We returned to Thursday Thanksgiving dinners after Anne and I returned to Smithfield following my Navy hitch, but hunting was still a big part of the day and dinner became an evening event that for a number of years grew into a buffet for more people than could be seated around our table. We’ve now settled into an early afternoon dinner on Thursday, with years of more active Thanksgiving Days a distant memory.

Wherever and whenever they’ve been spent, though, Thanksgivings have left indelible and very fond memories.

Dispatching turkeys

Speaking of fond memories, many of mine naturally relate to our newspaper years and the wonderful people who made publishing it possible. Foremost among them was Lona Ellis, a native of Rushmere whose life and the paper were inextricably entwined. She was our stalwart ad manager, creative guru and often the glue that held things together. She also had a sense of humor honed by her country upbringing, which played well off mine, often to the chagrin of other staffers.

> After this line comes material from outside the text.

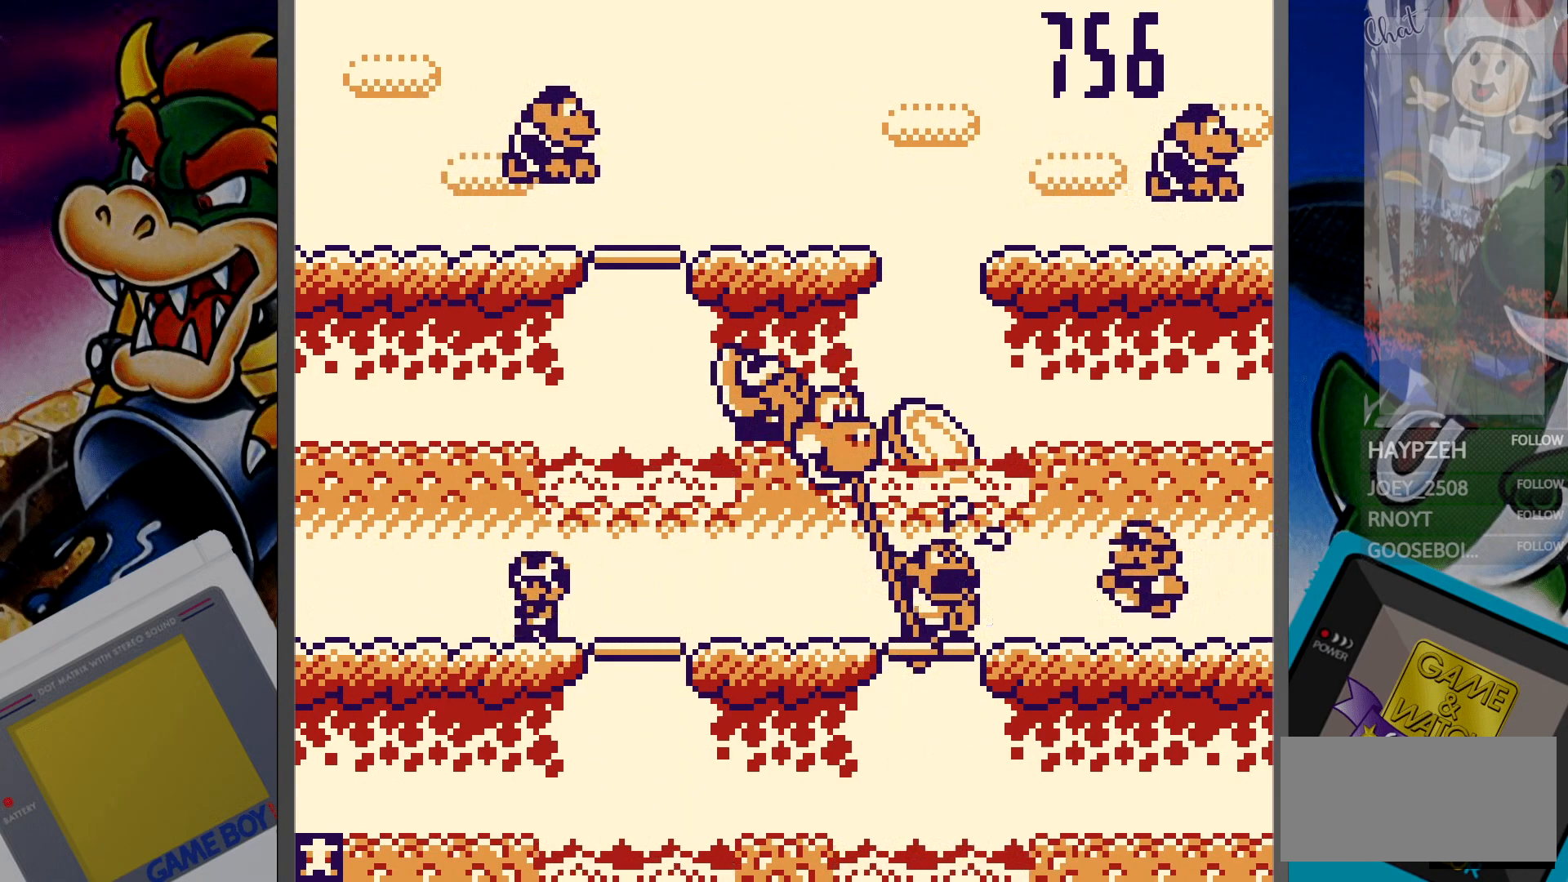
{"buttons": [], "events": [[117, "DPAD_UP", "down"], [250, "DPAD_UP", "up"]]}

One fall day, the topic turned to Thanksgiving turkeys, and drifted, eventually, to the topic of how to properly dispatch a Thanksgiving turkey.

Lona’s father, Benny Ellis, raised turkeys for sale when she was a child, and she knew all about how to raise them, care for them and kill them.

We didn’t have turkeys on our farm. Our only fowl were chickens, and I learned early from my mother how to chop off a chicken’s head and let it flop around. The last flutters served to help bleed the chicken before taking it in to be scalded, plucked and cleaned. A chicken being small, the flapping around didn’t hurt it.

Turkeys, however, are big birds, and flailing around can seriously bruise the bird’s meat. For that reason, Lona explained, a turkey was placed in a burlap sack with its head and neck sticking out of a precut hole. Thus trussed up and hung from a rafter or limb, the bird was on its way to becoming a tasty — and unbruised — Thanksgiving centerpiece. The turkey you ate Thursday was handled more or less like that, only in a much more automated fashion.

I recall that we dispatched a turkey in a sack only once, having bought it live before Thanksgiving. Mostly, I watched repeatedly as my mother killed chickens when I was a child, and it never bothered me. It was just part of growing up on the farm. But somehow, seeing that turkey trussed up in a bag waiting for the butcher knife my father wielded made a more lasting impression.

While we’re on the subject of turkeys, I’ll confess they’re not the tastiest bird I’ve ever eaten. Truth is, most fowl have more flavor than today’s factory-grown turkeys, and even when I was young, there were better options.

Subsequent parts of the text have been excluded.